The invention relates to a rotary piston machine comprising a chamber formed in a housing in which three-blade rotors rotate in opposite directions around parallel spaced axes and intermesh so as to be free of contact forming separate cells with the peripheral wall of the chamber and with each other.
Rotary piston machines with three-blade rotors are known as Roots blowers. In such machines, the inlet and the outlet are arranged in alignment with each other along a line that is perpendicular to the axes of the rotors. The volume flow is conveyed by the intermeshing blades in the chamber and pushed out of the outlet without internal compression. Such a rotary piston machine is especially suited as a loader for relatively high volume flows.
The invention provides a rotary piston machine with three-blade rotors that works with internal compression and internal expansion and that is suitable for generating pressure as well as vacuum, even in the case of relatively small volume flows.
With the rotary piston machine according to the invention, the claw-like blades of the rotors, together with the chamber, simultaneously define a suction cell whose volume increases during the rotation of the rotors and they also define a pressure cell whose volume decreases when the rotors rotate. Since the rotary piston machine works with internal compression and, at the same time, with internal expansion, it is suitable for simultaneously generating pressure and negative pressure.

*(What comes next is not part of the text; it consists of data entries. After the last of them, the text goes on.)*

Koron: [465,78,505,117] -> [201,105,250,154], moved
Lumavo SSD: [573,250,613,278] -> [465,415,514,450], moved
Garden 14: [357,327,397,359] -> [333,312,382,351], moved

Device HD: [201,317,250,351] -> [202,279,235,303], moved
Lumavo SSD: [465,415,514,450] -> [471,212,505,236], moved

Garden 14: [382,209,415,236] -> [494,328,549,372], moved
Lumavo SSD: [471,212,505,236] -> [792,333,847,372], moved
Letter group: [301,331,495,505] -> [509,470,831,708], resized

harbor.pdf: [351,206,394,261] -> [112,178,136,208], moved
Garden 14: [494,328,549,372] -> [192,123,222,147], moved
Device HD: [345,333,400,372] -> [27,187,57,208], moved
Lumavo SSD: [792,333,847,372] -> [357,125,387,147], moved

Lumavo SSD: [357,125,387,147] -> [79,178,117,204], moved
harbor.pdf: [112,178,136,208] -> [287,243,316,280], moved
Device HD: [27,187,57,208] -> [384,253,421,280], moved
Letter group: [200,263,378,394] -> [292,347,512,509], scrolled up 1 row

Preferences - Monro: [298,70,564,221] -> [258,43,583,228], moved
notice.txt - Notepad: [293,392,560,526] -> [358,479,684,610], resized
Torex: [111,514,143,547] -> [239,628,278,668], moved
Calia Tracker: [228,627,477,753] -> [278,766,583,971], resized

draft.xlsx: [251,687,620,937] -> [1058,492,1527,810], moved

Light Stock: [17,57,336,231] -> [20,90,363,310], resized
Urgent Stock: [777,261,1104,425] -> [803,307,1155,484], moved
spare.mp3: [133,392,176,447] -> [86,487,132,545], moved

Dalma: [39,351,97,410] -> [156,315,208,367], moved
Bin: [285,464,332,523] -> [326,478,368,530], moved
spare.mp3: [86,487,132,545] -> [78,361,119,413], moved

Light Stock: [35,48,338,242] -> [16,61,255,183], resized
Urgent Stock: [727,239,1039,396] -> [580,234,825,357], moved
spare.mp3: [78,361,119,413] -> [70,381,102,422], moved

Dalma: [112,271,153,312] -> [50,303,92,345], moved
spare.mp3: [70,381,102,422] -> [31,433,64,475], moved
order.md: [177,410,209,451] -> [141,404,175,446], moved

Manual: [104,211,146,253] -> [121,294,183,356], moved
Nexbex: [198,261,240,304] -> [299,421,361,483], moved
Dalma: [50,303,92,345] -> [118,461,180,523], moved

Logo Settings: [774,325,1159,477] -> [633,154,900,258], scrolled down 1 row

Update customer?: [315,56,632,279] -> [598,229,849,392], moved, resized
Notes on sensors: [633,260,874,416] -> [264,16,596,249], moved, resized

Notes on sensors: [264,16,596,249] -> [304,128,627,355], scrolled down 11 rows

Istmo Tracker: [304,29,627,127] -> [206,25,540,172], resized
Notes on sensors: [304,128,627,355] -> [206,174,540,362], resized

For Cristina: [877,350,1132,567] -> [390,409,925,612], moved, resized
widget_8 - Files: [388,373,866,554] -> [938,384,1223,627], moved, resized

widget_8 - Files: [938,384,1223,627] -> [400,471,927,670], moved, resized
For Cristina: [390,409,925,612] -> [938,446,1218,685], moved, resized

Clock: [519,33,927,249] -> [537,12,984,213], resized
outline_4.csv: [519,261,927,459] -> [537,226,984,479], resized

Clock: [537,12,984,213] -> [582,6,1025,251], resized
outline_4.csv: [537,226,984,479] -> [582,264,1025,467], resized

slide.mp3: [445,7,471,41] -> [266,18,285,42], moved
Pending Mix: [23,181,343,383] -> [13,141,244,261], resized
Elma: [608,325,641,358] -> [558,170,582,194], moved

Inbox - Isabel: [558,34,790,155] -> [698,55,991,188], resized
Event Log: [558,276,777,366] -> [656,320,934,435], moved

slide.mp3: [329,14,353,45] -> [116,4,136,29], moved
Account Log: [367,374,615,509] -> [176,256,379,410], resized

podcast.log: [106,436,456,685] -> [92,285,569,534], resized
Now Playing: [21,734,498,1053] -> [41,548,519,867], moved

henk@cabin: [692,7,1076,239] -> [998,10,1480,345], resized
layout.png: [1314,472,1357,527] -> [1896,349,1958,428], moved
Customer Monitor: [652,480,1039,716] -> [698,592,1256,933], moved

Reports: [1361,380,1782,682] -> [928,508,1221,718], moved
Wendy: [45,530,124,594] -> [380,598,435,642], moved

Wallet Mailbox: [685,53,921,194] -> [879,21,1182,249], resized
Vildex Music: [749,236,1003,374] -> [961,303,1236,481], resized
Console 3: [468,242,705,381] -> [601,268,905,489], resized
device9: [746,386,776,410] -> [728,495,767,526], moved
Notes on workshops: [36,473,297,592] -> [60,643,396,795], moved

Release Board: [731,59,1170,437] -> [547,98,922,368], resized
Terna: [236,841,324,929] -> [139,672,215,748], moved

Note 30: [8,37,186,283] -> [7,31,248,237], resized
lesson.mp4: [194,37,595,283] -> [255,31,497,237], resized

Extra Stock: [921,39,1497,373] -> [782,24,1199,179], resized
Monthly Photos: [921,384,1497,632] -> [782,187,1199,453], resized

In a further embodiment of the invention, the rotors, together with the chamber, define two charging cells that are initially separated from each other during the rotation of the rotors and that, during the further rotation of the rotors, are united with each other to define the pressure cell. A medium can be fed in via the charging cells so that, at the pressure outlet, an accordingly enlarged volume flow is available. Before being united, the charging cells are shifted essentially isobarically and isochorically in the pump chamber; the medium present in the charging cells does not undergo any considerable change in pressure or volume during the shift of the charging cells.
The geometry of the rotors is determined by the requirement that, in the chamber, the cells necessary for simultaneously generating pressure and vacuum have to be separated from each other. Since the rotors interact so as to be free of contact with each other as well as with the peripheral wall of the chamber, no wear occurs in the area of the pump chamber. The sealing gap between the rotors can be kept very small by optimizing their geometry; in practical embodiments, this gap is just fractions of a millimeter, so that good pressure and vacuum values are ensured. These values even improve with increasing service life since the deposits that form over time reduce the size of the sealing gaps.
The rotary piston machine according to the invention is especially well suited for use as a pump for simultaneously generating compressed air and vacuum. In this application, it is particularly well suited for use in the paper-processing industry, especially in cases that do not require a separate supply or adjustment of compressed air and vacuum. Compressed air is needed, for example, to blow air onto a stack of paper from the side to help separate the sheets. The generation of pulsating compressed air by such a pump proves to be very practical here since the paper edges can be separated more easily by means of the pulsating compressed air that is generated. At the same time, negative pressure is required in such applications to pick up the top sheet of paper.